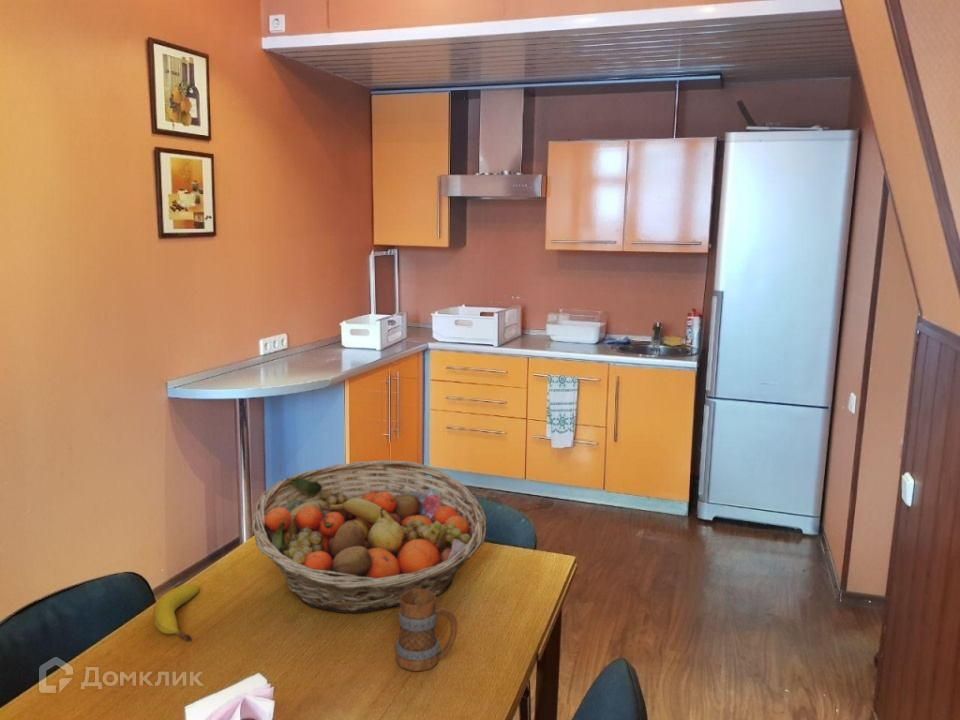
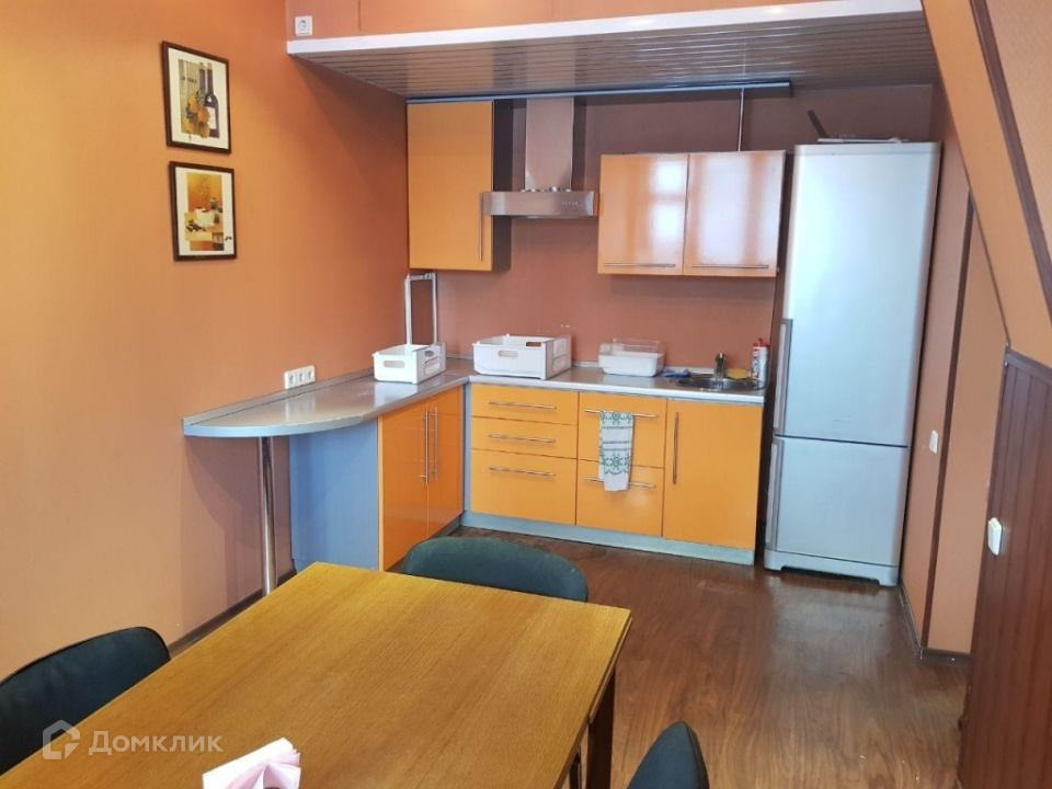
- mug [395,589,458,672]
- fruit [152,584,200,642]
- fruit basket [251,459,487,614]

* * *

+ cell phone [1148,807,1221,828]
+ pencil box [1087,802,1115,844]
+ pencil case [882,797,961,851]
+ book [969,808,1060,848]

Work instructions:
Filter the entries down to the lines that hold "fruit". Copy those lines.

Written answer:
- fruit [152,584,200,642]
- fruit basket [251,459,487,614]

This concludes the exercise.